[LeetCode]String Compression

题目描述：

LeetCode 443. String Compression

Given an array of characters, compress it in-place.

The length after compression must always be smaller than or equal to the original array.

Every element of the array should be a character (not int) of length 1.

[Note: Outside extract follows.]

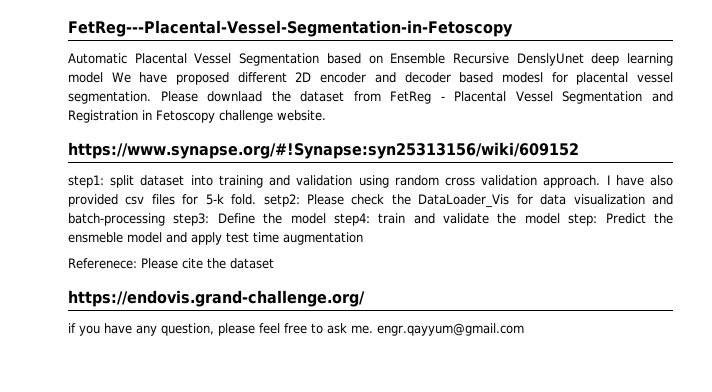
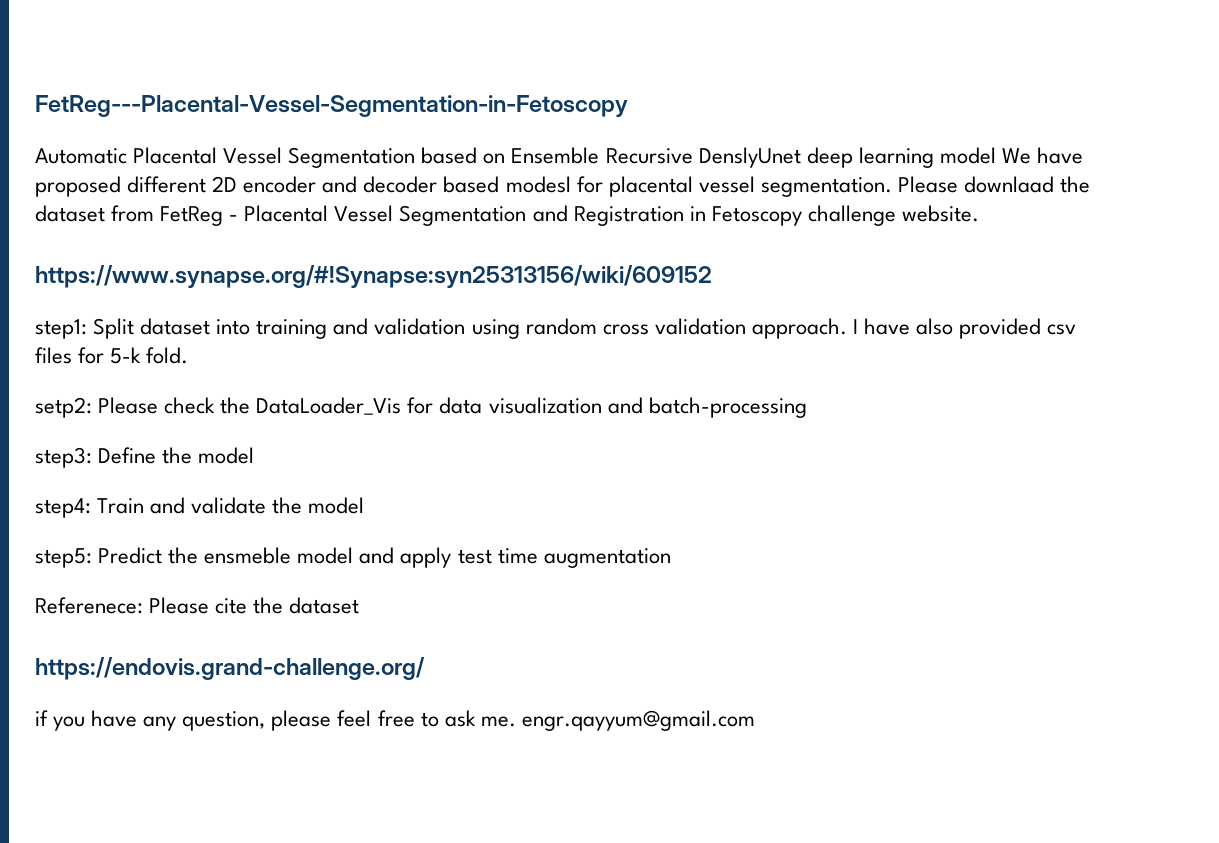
[110,175,135,188] split -> [93,318,135,339] Split
(257, 199) none -> (189, 355) //
(165, 219) none -> (807, 407) //
[333,213,406,226] step4: train -> [35,498,145,518] // step4: Train
[568,213,598,226] step: -> [35,548,92,568] // step5:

After you are done modifying the input array in-place, return the new length of the array.

Example 1:

Input:
["a","a","b","b","c","c","c"]

Output:
Return 6, and the first 6 characters of the input array should be: ["a","2","b","2","c","3"]

Explanation:
"aa" is replaced by "a2". "bb" is replaced by "b2". "ccc" is replaced by "c3".

Example 2:

Input:
["a"]

Output:
Return 1, and the first 1 characters of the input array should be: ["a"]

Explanation:
Nothing is replaced.

Example 3:

Input:
["a","b","b","b","b","b","b","b","b","b","b","b","b"]

Output:
Return 4, and the first 4 characters of the input array should be: ["a","b","1","2"].

Explanation:
Since the character "a" does not repeat, it is not compressed. "bbbbbbbbbbbb" is replaced by "b12".
Notice each digit has it's own entry in the array.

Note:

1. All characters have an ASCII value in [35, 126].
2. 1 <= len(chars) <= 1000.

题目大意：

对字符串就地压缩

解题思路：

字符串处理

Python代码：

class Solution(object):
    def compress(self, chars):
        """
        :type chars: List[str]
        :rtype: int
        """
        last, n, y = chars[0], 1, 0
        for x in range(1, len(chars)):
            c = chars[x]
            if c == last: n += 1
            else:
                for ch in last + str(n > 1 and n or ''):
                    chars[y] = ch
                    y += 1
                last, n = c, 1
        for ch in last + str(n > 1 and n or ''):
            chars[y] = ch
            y += 1
        while len(chars) > y: chars.pop()
        return y